Qantas updates on balance sheet

Qantas also announced it “has been able to accelerate the repair of its balance sheet and expects to finish the first half of FY22 with a materially better net debt position than it had prior to the start of Delta variant lockdowns in June” The airline said the improvement was made possible by the A$802 million sale of land in Mascot that was not core to the group’s long-term strategy and strong sales that flowed once firm opening dates for international and domestic borders were announced. Based on current forecasts, the group expects net debt to be approximately A$5.65 billion by the end of December 2021.

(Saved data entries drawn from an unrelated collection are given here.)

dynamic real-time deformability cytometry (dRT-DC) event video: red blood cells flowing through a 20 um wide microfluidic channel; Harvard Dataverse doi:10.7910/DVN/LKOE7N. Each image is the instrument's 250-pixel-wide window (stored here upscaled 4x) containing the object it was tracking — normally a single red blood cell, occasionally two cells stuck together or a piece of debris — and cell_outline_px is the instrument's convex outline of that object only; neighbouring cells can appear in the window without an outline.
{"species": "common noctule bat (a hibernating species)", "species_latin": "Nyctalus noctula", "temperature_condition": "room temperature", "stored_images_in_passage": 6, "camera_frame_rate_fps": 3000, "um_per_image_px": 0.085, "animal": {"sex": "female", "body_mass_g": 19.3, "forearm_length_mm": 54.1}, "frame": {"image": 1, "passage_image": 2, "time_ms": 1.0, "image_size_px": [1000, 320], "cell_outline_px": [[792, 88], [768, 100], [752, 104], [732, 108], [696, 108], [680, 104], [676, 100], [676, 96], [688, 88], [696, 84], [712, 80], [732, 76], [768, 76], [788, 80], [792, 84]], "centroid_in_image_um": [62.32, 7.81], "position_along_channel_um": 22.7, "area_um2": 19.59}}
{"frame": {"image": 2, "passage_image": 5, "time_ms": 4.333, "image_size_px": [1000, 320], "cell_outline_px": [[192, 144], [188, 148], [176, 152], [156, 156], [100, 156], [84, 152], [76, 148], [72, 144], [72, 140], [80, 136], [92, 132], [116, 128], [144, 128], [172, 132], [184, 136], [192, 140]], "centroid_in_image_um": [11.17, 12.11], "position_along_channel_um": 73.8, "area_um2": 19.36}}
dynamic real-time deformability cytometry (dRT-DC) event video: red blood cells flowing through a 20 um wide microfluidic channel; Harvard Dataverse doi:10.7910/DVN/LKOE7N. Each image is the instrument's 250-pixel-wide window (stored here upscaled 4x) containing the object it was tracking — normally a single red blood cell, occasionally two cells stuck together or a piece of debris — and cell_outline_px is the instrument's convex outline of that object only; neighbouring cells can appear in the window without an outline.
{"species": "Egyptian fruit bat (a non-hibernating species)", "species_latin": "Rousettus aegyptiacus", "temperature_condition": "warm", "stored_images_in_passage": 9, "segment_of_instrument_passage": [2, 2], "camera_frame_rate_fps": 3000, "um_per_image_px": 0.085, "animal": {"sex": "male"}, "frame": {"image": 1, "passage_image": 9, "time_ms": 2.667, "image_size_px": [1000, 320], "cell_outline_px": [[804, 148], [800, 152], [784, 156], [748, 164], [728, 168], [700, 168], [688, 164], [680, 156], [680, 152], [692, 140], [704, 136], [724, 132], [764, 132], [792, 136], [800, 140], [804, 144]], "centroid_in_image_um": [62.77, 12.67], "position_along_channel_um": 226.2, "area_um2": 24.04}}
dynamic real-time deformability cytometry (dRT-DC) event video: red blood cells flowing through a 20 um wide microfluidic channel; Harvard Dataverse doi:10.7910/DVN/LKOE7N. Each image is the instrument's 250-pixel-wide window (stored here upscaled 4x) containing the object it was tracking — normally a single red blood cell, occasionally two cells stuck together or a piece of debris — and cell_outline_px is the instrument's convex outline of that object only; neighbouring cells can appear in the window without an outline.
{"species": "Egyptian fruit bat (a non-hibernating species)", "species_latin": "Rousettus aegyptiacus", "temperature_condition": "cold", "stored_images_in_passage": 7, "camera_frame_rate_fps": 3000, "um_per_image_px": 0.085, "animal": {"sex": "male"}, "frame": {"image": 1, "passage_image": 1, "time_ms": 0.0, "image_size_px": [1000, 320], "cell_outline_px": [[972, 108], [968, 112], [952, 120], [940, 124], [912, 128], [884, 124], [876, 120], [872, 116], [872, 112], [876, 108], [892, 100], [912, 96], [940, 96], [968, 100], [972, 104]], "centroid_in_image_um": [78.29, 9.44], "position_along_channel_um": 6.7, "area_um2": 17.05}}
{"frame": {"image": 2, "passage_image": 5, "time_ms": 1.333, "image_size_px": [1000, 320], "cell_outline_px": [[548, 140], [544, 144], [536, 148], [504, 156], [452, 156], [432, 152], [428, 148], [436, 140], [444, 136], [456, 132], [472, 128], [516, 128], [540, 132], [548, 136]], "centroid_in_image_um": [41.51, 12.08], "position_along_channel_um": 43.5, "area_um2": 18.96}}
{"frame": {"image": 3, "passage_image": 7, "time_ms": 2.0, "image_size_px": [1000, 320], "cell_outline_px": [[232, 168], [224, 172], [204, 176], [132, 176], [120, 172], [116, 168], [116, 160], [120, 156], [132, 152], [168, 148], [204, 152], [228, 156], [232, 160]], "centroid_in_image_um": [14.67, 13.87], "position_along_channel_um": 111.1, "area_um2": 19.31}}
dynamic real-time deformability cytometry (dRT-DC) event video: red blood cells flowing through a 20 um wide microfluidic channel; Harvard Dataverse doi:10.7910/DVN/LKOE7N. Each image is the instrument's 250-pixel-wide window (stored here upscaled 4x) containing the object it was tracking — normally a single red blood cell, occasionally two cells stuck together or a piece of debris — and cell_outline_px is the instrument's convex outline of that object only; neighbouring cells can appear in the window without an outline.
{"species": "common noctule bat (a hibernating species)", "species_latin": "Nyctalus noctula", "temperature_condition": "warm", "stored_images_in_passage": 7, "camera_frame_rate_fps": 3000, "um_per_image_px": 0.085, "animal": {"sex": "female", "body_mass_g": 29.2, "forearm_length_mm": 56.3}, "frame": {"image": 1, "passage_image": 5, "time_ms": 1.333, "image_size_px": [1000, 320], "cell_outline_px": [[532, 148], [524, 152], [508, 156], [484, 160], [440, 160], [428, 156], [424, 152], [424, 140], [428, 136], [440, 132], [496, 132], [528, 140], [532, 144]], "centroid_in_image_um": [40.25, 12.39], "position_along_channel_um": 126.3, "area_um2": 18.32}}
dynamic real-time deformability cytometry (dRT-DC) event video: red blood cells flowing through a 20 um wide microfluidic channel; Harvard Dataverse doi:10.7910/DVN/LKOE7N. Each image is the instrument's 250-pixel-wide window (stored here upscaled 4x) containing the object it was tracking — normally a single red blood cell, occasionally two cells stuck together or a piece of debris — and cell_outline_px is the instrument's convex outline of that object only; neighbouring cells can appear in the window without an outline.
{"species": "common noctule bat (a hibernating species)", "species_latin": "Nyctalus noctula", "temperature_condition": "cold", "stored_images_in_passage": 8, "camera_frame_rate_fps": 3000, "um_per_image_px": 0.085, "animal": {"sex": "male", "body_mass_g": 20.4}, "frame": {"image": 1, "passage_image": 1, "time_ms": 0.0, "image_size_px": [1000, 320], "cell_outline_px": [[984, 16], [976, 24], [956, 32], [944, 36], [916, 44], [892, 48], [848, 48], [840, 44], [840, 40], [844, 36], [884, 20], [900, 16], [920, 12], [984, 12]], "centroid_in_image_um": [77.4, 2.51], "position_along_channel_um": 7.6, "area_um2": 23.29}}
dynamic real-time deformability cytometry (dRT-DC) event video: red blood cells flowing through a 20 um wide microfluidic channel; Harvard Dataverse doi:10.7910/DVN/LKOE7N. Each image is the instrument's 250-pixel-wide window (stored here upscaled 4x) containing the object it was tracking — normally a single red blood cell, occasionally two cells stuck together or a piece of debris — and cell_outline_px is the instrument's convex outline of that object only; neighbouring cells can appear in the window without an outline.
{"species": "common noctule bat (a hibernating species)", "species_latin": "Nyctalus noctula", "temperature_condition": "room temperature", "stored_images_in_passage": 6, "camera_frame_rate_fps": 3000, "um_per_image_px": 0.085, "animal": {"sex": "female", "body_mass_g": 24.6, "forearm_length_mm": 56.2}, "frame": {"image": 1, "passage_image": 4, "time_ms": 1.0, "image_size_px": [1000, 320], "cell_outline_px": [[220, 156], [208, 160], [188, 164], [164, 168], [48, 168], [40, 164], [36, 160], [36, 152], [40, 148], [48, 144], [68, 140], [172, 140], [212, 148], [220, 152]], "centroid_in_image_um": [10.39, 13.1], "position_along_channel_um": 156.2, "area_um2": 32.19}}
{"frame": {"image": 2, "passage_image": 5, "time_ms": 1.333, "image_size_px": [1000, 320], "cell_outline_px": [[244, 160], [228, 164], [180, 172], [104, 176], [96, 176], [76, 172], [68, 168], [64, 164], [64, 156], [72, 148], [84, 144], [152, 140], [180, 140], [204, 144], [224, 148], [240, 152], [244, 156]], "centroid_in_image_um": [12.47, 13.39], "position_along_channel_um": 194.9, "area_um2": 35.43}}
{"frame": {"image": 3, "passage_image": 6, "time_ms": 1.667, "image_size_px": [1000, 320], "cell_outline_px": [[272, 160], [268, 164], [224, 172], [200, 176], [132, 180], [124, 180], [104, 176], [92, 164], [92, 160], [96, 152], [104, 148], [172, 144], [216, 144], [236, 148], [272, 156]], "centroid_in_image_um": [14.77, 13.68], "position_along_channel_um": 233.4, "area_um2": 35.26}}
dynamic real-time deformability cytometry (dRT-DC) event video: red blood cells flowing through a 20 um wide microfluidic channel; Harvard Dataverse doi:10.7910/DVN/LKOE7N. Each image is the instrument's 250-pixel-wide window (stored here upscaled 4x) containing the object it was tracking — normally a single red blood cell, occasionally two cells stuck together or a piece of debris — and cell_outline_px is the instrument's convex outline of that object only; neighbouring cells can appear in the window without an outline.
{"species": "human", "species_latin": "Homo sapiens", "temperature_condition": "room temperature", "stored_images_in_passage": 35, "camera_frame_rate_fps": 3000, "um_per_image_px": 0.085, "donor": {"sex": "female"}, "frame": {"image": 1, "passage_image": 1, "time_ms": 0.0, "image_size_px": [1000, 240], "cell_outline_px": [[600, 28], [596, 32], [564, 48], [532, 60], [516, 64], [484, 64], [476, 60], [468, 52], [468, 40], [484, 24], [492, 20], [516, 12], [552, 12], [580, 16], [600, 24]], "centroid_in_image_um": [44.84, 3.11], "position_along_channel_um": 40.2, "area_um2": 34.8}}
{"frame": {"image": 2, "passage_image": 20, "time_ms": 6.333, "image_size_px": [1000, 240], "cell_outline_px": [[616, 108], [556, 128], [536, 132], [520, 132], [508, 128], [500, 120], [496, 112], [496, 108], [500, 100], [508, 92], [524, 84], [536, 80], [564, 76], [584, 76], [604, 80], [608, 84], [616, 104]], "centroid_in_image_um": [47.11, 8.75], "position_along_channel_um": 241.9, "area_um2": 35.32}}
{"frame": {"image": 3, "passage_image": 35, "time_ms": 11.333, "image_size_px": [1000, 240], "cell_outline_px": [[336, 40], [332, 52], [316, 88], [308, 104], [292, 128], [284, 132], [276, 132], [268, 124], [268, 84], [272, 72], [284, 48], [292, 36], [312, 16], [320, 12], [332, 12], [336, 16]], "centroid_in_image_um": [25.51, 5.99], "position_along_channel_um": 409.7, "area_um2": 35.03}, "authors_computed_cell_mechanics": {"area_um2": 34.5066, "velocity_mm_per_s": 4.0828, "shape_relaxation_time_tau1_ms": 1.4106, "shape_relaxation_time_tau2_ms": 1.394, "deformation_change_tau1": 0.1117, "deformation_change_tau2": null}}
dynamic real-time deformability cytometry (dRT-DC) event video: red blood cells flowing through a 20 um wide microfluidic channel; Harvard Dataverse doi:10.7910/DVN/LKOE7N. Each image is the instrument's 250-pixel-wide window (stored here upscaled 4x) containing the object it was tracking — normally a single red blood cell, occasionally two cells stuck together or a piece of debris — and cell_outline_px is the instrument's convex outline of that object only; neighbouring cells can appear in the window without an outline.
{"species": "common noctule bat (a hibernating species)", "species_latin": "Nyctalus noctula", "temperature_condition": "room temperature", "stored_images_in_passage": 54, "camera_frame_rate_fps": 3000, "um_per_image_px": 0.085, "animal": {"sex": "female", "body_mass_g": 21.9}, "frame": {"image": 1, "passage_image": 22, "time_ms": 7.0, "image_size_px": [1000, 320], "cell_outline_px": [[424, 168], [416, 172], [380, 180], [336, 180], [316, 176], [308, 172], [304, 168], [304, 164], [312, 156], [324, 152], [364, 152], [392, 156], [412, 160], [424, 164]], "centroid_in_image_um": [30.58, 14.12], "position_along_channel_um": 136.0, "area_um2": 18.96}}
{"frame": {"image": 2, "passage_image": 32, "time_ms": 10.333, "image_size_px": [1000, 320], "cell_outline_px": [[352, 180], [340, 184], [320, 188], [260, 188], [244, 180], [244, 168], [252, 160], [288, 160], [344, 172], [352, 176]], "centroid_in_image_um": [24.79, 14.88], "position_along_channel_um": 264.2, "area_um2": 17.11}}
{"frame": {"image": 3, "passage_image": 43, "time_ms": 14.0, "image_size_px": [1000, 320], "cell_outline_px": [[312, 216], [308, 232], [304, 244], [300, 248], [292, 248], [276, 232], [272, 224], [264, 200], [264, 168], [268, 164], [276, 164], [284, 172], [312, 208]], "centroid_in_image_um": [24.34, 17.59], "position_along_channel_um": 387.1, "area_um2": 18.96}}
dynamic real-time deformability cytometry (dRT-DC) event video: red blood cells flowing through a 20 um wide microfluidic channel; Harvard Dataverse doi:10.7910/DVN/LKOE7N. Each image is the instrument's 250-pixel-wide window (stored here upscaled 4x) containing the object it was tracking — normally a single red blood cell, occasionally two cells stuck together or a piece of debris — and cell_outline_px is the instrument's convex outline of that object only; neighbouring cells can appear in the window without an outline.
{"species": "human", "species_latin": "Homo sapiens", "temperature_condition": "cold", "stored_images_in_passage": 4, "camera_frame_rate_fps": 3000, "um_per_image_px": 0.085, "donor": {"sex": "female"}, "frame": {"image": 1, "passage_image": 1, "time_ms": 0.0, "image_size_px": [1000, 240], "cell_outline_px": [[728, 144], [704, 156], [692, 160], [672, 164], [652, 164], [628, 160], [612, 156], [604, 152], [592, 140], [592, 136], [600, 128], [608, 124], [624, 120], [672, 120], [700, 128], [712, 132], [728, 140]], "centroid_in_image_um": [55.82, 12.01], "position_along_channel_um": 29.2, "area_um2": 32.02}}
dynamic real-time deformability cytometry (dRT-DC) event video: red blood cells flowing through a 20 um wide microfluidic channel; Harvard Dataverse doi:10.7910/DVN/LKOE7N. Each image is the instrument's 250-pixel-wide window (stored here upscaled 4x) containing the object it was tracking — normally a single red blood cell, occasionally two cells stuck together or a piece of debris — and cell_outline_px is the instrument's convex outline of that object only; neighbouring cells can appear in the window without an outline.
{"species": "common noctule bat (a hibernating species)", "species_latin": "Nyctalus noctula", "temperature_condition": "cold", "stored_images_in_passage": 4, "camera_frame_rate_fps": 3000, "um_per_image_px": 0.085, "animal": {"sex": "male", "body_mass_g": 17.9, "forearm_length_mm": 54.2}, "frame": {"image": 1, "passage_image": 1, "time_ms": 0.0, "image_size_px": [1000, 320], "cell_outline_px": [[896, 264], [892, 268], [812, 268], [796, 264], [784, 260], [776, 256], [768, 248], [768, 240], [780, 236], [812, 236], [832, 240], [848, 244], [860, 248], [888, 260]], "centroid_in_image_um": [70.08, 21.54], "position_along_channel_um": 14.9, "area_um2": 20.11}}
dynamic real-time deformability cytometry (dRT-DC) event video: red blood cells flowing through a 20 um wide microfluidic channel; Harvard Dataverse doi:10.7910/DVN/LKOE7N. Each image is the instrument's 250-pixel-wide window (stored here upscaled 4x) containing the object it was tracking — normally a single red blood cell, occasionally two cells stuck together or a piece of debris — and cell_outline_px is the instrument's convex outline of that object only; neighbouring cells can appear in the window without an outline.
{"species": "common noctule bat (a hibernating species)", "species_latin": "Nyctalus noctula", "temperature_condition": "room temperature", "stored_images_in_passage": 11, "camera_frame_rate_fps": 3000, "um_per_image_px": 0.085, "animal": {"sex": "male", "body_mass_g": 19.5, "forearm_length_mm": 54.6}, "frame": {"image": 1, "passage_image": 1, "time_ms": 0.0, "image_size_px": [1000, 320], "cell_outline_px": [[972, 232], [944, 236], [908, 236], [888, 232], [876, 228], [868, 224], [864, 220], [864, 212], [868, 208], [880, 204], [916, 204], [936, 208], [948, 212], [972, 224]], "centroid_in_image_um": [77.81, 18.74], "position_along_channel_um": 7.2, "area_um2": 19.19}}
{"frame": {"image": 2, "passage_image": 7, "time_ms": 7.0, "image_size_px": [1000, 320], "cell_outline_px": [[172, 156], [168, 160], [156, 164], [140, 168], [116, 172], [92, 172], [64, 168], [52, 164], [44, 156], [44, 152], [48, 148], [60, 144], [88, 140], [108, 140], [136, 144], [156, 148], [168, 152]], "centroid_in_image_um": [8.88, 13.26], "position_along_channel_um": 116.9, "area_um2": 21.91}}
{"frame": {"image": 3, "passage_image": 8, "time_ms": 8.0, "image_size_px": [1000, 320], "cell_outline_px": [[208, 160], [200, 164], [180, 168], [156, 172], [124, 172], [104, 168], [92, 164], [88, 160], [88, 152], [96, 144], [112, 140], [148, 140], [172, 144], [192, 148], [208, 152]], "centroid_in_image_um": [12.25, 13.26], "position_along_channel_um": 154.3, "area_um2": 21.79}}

Liquidity levels continue to remain strong and are forecast to be approximately A$4.2 billion by the end of the current half. This includes cash of A$2.6 billion and A$1.6 billion of undrawn debt facilities. The group has maintained its Baa2 investment grade credit rating.

While the recent boost in travel activity has partially offset the material impact from months of lockdowns, the group nonetheless anticipates a significant loss in the first half. Assuming no further lockdowns or significant travel restrictions, the group expects an underlying EBITDA loss for the first half of FY22 in the range of A$250 million to $300 million. When compared to the prior corresponding period, this reflects stranded costs due to sudden lockdowns and a lower level of aircraft hibernation to facilitate a faster ramp-up based on the national recovery roadmap. Once non-cash depreciation and amortisation costs are included, the 1H FY22 underlying EBIT loss is expected to exceed A$1.1 billion.